Ageism in City firms must stop if gender inequality issues are to be addressed, HR professionals and equality officials have warned.
Giving evidence at the ‘Women in the City’ Treasury select committee this week, Trevor Phillips, chairman of the Equality and Human Rights Commission, said ageism within City firms was preventing female career progression.
Phillips said: “The financial services industry has a very particular age structure. It hires and promotes preferentially between 25 and 39, and that in itself immediately poses problems for women.
“The culture of the industry effectively says that, after 40, you haven’t got anything to contribute.”
He added: “If we were able to fix it, it would produce quite a dramatic effect on the opportunities for women.”
Also giving evidence to the select committee, Harriet Harman, the minister for women and equality, likened the City to an “old-fashioned, old-boy’s network”.
The British Bankers’ Association (BBA) admitted Phillips’ comments were “fair”, but said it was “unintentional discrimination”, and that women were “self-selecting themselves out” of certain roles in the industry.
A spokeswoman for the BBA said: “It’s fair in as much that the City has quite a young workforce, so to that extent I can see where he’s coming from, however it’s not the whole picture.
“Women don’t tend to apply for some of the higher-salaried jobs in the City and we don’t really know what’s discouraging them from doing it.

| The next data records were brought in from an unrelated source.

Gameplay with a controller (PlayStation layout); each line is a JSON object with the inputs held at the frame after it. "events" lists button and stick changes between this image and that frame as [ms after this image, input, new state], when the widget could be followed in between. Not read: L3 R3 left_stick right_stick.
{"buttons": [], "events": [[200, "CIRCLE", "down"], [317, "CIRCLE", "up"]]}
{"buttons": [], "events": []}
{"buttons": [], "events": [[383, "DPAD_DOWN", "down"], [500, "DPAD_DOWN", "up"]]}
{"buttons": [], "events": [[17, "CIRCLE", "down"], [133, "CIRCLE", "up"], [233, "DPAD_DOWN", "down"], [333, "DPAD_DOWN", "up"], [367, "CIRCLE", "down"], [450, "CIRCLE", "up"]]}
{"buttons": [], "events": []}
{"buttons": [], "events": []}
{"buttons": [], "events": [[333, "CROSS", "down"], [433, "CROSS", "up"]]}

“Where women are far fewer it tends to be in investment banking and on the trading floor, and they seem to self-select themselves out of those roles.”
She said women were now much better represented in retail banks and an increased focus on flexible working in the City had helped to retain and recruit female employees across the board, but she added flexible working would not work in all areas of the financial sector.
One HR director at a leading City firm told Personnel Today that while there was an increased focus on flexible working within the City, it would never be fully accepted and become widespread until men also started to visibly work flexibly.
Sally Boyle, head of human capital management at Goldman Sachs, said: “Men do work flexibly, they just manage it completely differently – they just do it. So until we have men and women working more flexibly, without the stigma attached to it, it will be hard to change the perception that somehow you can’t succeed this way.”
Meanwhile, a report by the Institute for Employment Studies (IES) has found only half of employers have a pro-age recruitment policy, while many remain nervous about discussing age in the workplace for fear of being accused of discrimination.
Helen Barnes, principal research fellow at the IES, said: “The number of older workers is rapidly increasing, so it’s essential that both employers and government tackle this issue. We have found that many organisations struggle to raise the issue of age in the workplace, as they are wary of causing offence or risking discrimination. Rather than adopt hard and fast policies on age, almost all employers seem willing to consider modifications to the workplace to retain older workers on a case-by-case basis; but too often employees are also reluctant to raise the issue.”